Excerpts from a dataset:
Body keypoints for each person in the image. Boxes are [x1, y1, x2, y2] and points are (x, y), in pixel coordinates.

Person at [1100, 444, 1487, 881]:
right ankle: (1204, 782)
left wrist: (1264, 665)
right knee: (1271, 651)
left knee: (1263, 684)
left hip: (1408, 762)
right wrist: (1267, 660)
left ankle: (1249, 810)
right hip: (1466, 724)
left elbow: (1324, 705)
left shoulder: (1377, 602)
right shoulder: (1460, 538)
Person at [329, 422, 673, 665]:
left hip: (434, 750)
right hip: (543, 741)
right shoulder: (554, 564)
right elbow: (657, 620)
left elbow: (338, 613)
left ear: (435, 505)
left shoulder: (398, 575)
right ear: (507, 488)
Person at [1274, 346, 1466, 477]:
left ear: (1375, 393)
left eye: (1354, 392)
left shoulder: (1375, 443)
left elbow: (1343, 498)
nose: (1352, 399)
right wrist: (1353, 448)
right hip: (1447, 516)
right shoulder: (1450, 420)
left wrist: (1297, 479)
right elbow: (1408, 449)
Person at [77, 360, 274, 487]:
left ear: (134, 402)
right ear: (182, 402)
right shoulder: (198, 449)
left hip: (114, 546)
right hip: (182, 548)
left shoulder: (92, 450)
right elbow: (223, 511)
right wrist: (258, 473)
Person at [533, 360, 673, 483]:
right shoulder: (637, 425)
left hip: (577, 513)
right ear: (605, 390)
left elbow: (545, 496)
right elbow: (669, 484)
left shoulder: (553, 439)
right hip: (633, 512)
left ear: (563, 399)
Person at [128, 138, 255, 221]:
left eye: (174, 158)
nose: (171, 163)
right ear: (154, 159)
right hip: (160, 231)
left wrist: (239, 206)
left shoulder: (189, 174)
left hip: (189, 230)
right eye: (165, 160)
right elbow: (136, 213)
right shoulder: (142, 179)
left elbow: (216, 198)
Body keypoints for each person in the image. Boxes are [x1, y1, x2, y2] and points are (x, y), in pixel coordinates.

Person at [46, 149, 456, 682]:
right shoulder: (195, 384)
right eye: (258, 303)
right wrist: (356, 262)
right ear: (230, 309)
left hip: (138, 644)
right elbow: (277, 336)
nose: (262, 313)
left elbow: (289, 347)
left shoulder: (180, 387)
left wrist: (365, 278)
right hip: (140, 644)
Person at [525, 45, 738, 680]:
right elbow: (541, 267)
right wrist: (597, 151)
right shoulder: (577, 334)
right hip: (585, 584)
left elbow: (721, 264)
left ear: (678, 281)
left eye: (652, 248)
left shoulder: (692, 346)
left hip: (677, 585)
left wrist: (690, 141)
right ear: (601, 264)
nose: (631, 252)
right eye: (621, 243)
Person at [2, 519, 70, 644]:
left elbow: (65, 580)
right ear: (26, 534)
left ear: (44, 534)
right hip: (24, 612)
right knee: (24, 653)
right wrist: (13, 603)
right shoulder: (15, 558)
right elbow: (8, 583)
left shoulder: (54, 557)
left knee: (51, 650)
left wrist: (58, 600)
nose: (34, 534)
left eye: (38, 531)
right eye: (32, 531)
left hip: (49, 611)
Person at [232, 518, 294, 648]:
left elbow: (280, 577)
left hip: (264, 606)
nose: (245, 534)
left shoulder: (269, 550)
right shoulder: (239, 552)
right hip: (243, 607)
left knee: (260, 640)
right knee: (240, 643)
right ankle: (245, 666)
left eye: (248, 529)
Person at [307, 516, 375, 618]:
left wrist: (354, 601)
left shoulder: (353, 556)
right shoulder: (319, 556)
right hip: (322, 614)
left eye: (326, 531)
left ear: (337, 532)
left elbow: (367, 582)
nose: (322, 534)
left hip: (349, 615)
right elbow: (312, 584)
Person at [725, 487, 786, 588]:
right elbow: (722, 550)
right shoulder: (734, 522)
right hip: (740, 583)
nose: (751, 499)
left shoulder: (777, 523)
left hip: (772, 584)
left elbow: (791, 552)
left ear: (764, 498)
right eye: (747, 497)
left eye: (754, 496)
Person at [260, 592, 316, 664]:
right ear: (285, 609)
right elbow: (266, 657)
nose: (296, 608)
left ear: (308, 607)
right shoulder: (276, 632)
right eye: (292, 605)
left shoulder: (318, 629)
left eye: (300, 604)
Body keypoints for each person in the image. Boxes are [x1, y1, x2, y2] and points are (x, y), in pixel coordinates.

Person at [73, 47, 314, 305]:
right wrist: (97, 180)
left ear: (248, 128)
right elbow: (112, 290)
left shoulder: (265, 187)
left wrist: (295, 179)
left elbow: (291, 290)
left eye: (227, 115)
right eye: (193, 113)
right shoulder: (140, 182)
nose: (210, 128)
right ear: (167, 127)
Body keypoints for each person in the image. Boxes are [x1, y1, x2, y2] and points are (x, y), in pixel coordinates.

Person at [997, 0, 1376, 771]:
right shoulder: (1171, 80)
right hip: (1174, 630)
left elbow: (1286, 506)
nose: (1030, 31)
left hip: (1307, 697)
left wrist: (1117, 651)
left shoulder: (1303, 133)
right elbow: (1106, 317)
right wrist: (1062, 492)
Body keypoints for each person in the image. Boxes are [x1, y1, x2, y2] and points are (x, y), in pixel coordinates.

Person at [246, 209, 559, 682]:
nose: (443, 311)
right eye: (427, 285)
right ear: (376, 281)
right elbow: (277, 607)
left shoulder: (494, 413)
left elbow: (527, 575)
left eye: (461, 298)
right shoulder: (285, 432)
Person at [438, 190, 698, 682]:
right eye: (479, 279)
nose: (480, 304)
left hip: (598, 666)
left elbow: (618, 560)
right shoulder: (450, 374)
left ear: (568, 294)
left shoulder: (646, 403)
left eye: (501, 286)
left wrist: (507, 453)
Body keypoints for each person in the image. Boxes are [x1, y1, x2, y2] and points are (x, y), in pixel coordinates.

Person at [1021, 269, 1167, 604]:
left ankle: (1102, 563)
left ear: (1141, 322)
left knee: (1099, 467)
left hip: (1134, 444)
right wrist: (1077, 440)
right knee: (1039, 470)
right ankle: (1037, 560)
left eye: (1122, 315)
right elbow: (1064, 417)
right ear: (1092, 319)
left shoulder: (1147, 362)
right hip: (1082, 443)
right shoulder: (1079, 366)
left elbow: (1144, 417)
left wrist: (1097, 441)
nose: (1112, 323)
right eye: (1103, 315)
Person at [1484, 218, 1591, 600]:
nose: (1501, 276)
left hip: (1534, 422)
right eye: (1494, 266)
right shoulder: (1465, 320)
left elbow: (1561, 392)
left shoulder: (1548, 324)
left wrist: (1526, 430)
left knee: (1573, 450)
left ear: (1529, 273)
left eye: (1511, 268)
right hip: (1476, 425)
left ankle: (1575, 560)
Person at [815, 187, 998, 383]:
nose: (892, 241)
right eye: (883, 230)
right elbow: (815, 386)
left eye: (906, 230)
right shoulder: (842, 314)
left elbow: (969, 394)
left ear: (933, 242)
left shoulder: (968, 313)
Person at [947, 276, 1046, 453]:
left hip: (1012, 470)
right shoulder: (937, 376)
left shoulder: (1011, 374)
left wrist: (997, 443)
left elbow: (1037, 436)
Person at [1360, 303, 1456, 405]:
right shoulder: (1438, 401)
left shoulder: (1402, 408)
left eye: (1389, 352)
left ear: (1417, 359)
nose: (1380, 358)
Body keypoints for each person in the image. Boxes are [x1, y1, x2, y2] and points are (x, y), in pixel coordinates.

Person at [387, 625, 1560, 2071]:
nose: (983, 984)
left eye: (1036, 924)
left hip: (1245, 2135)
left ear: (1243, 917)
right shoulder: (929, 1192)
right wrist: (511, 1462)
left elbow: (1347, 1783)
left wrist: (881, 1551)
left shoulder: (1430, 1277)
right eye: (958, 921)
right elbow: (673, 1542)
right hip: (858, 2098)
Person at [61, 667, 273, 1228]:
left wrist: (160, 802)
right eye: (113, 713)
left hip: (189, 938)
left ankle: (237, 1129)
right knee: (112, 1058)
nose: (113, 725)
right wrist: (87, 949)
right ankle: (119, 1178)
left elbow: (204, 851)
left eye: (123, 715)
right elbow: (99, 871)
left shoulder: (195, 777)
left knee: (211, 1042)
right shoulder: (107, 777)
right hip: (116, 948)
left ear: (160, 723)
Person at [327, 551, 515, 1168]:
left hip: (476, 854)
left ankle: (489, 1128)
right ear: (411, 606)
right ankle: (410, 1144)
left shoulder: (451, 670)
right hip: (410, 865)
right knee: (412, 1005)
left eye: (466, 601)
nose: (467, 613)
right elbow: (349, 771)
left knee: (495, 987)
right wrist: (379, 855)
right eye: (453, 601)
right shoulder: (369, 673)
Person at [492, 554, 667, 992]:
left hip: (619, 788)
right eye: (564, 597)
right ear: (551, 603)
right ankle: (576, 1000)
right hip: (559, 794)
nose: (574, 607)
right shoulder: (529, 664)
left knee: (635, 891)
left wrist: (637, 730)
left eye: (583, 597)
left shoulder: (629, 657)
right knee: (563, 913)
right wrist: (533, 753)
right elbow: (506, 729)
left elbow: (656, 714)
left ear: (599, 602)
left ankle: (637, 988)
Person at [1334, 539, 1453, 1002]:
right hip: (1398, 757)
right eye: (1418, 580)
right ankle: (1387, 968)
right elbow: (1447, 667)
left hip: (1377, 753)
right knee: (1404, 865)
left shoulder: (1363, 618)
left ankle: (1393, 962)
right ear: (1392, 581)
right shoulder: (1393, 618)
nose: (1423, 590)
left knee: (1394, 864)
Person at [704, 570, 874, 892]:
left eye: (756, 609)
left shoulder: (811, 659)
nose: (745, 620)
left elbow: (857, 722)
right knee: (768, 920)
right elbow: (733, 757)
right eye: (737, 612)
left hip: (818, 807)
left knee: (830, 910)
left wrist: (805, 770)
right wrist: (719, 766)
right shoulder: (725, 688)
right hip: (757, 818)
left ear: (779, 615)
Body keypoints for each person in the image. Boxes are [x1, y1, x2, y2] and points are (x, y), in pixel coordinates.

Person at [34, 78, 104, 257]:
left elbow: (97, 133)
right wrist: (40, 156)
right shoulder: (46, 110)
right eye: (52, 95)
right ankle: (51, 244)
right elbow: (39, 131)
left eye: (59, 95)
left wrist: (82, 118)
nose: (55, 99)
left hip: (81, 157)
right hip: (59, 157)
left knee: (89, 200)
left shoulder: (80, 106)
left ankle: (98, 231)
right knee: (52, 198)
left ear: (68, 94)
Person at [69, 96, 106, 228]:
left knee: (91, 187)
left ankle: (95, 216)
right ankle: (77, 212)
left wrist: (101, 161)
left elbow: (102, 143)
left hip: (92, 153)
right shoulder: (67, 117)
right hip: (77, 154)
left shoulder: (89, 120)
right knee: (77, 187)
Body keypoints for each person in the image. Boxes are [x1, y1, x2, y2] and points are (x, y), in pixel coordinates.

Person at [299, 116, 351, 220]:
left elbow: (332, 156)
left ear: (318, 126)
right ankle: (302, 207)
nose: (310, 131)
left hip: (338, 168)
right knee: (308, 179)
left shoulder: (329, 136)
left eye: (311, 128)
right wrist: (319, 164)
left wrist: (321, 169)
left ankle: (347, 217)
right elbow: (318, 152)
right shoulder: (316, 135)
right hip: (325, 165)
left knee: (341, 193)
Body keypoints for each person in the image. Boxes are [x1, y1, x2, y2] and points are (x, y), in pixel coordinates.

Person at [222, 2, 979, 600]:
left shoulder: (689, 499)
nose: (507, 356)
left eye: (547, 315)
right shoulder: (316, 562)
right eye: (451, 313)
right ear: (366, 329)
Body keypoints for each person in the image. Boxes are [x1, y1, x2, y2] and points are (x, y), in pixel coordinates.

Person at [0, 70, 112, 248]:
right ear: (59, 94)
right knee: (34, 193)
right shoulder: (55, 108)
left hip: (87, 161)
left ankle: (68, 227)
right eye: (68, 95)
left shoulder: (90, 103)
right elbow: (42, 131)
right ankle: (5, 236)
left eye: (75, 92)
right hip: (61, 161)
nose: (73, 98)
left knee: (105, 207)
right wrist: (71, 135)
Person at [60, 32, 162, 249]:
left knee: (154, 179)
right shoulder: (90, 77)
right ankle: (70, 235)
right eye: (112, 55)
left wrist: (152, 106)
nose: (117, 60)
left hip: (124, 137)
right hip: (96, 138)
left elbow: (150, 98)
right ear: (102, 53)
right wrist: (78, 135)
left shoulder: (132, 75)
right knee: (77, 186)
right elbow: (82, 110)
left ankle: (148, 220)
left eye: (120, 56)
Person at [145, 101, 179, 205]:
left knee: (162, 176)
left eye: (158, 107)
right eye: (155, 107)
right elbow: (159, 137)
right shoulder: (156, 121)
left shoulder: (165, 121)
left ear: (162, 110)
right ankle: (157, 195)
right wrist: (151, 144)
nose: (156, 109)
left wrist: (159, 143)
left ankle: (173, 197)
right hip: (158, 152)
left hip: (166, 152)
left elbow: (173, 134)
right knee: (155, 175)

> EXERCISE DIRECTIONS
When you reach the line containing "right shoulder: (842, 314)" in the data above, start copying exactly, and stop after the line containing "left shoulder: (195, 777)".

> YOUR RESPONSE
right shoulder: (842, 314)
left elbow: (969, 394)
left ear: (933, 242)
left shoulder: (968, 313)
Person at [947, 276, 1046, 453]:
left hip: (1012, 470)
right shoulder: (937, 376)
left shoulder: (1011, 374)
left wrist: (997, 443)
left elbow: (1037, 436)
Person at [1360, 303, 1456, 405]:
right shoulder: (1438, 401)
left shoulder: (1402, 408)
left eye: (1389, 352)
left ear: (1417, 359)
nose: (1380, 358)
Body keypoints for each person in the image. Boxes are [x1, y1, x2, y2] and points are (x, y), in pixel coordinates.

Person at [387, 625, 1560, 2071]:
nose: (983, 984)
left eye: (1036, 924)
left hip: (1245, 2135)
left ear: (1243, 917)
right shoulder: (929, 1192)
right wrist: (511, 1462)
left elbow: (1347, 1783)
left wrist: (881, 1551)
left shoulder: (1430, 1277)
right eye: (958, 921)
right elbow: (673, 1542)
right hip: (858, 2098)
Person at [61, 667, 273, 1228]:
left wrist: (160, 802)
right eye: (113, 713)
left hip: (189, 938)
left ankle: (237, 1129)
right knee: (112, 1058)
nose: (113, 725)
right wrist: (87, 949)
right ankle: (119, 1178)
left elbow: (204, 851)
left eye: (123, 715)
right elbow: (99, 871)
left shoulder: (195, 777)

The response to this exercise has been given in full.